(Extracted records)
________________

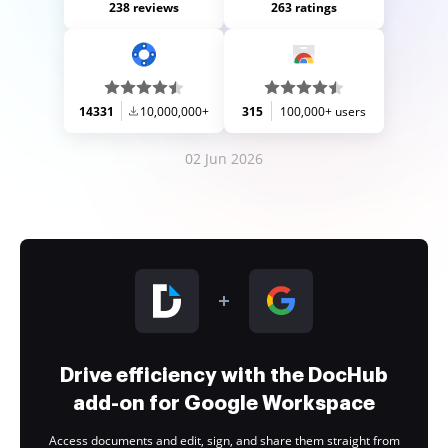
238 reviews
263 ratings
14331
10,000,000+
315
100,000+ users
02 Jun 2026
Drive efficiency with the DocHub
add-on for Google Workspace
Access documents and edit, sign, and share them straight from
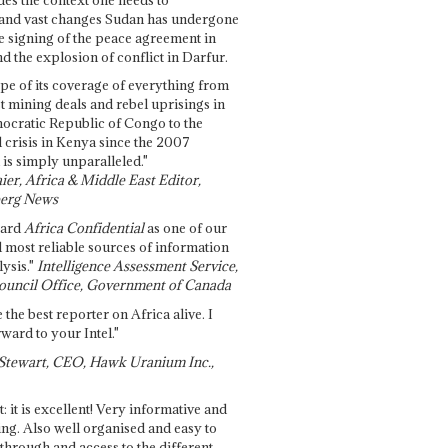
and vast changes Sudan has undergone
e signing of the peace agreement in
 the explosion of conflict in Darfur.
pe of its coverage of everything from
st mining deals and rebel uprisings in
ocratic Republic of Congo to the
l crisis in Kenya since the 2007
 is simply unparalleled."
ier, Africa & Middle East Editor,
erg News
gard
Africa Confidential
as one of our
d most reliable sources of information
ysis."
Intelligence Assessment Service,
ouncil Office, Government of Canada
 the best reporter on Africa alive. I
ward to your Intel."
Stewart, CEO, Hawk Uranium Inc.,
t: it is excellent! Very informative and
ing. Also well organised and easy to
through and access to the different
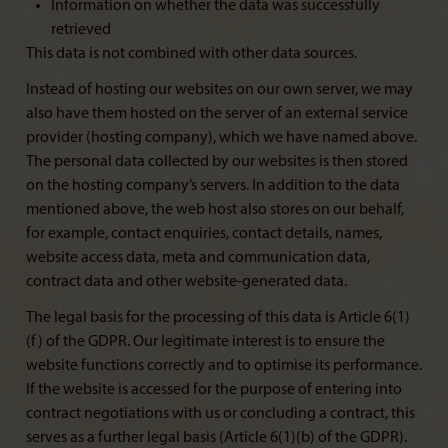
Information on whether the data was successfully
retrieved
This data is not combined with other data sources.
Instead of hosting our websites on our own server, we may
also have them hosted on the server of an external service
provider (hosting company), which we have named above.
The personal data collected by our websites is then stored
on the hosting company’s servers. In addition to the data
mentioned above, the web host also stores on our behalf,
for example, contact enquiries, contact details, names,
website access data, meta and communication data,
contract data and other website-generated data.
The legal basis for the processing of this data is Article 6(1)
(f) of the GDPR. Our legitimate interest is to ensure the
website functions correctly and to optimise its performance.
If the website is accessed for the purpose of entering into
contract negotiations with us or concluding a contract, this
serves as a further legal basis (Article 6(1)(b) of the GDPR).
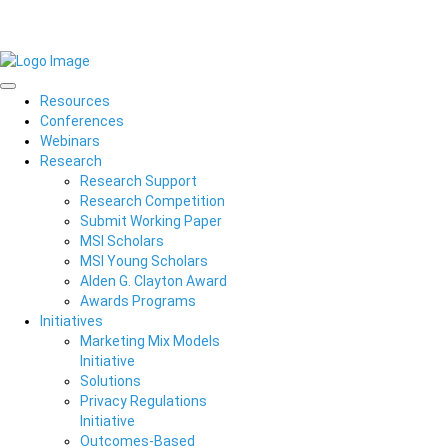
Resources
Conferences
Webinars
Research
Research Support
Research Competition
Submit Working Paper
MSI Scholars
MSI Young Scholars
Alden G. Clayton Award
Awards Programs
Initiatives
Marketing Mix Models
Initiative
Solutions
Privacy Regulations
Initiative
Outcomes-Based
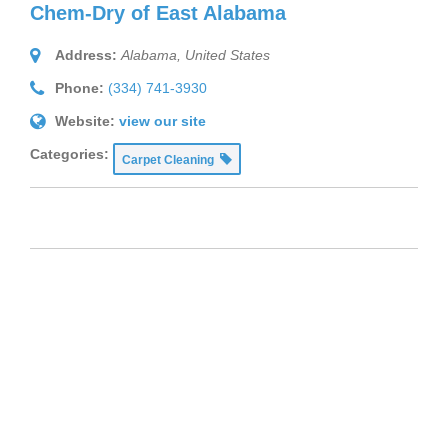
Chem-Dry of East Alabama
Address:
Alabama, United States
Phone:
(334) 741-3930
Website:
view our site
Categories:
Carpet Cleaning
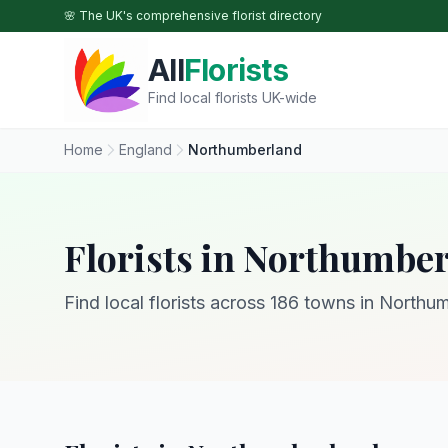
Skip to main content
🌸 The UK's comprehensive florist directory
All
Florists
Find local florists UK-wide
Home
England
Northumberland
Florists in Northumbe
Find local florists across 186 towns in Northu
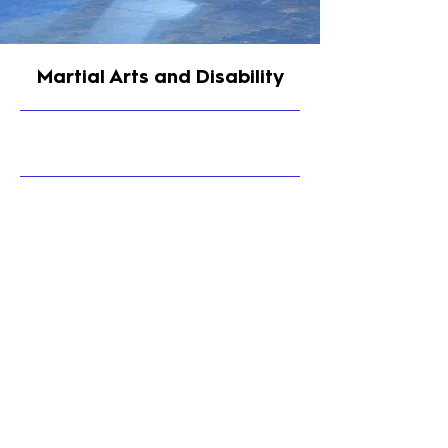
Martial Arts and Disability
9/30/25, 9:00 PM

________________

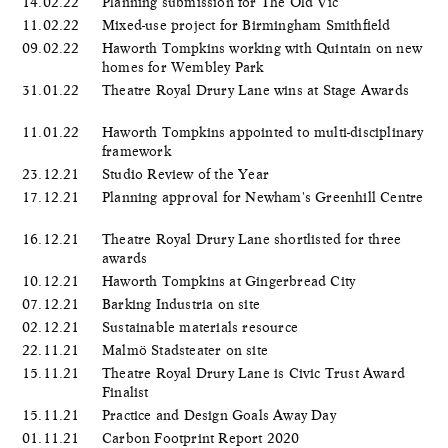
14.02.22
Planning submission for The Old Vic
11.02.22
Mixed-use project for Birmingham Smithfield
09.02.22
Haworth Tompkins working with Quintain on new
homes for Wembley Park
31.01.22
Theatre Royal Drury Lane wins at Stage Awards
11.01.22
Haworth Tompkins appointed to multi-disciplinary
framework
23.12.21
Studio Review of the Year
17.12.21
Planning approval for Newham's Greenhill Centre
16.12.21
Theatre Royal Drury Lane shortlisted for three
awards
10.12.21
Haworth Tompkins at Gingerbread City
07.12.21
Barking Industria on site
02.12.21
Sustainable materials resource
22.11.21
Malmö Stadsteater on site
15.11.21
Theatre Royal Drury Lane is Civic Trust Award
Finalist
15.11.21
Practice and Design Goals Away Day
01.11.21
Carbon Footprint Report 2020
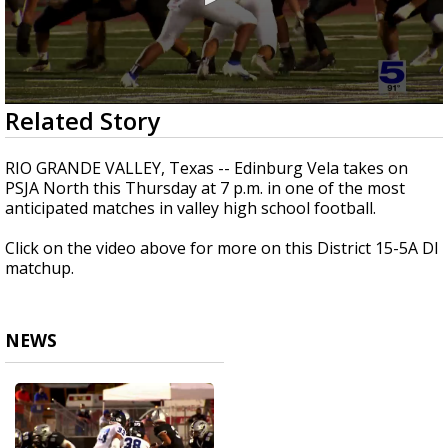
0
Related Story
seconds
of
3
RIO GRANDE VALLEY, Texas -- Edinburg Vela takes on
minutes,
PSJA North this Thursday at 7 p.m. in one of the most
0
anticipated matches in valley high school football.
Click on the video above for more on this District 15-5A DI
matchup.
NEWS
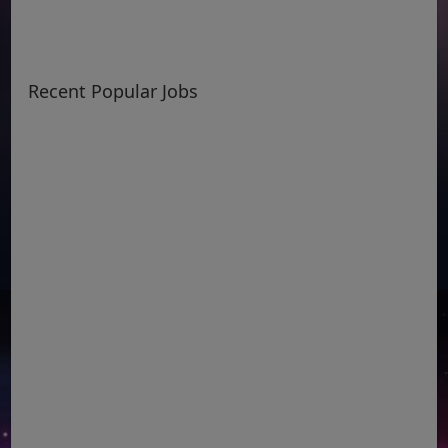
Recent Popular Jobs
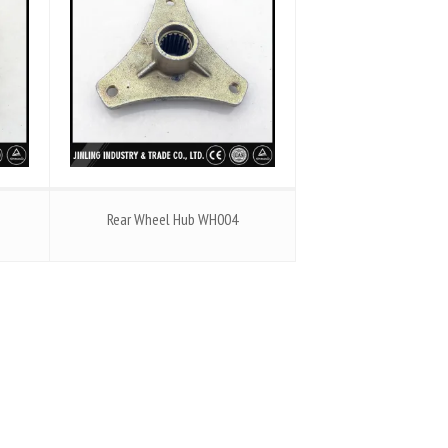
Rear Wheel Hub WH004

________________

# [Exercise requirements]
Copy exactly the lines of the entries above from the one containing "238 reviews" through the one containing "also have them". Both end lines count; pictures do not.

# [Task response]
238 reviews
263 ratings
14331
10,000,000+
315
100,000+ users
02 Jun 2026
Drive efficiency with the DocHub
add-on for Google Workspace
Access documents and edit, sign, and share them straight from
and vast changes Sudan has undergone
e signing of the peace agreement in
 the explosion of conflict in Darfur.
pe of its coverage of everything from
st mining deals and rebel uprisings in
ocratic Republic of Congo to the
l crisis in Kenya since the 2007
 is simply unparalleled."
ier, Africa & Middle East Editor,
erg News
gard
Africa Confidential
as one of our
d most reliable sources of information
ysis."
Intelligence Assessment Service,
ouncil Office, Government of Canada
 the best reporter on Africa alive. I
ward to your Intel."
Stewart, CEO, Hawk Uranium Inc.,
t: it is excellent! Very informative and
ing. Also well organised and easy to
through and access to the different
Information on whether the data was successfully
retrieved
This data is not combined with other data sources.
Instead of hosting our websites on our own server, we may
also have them hosted on the server of an external service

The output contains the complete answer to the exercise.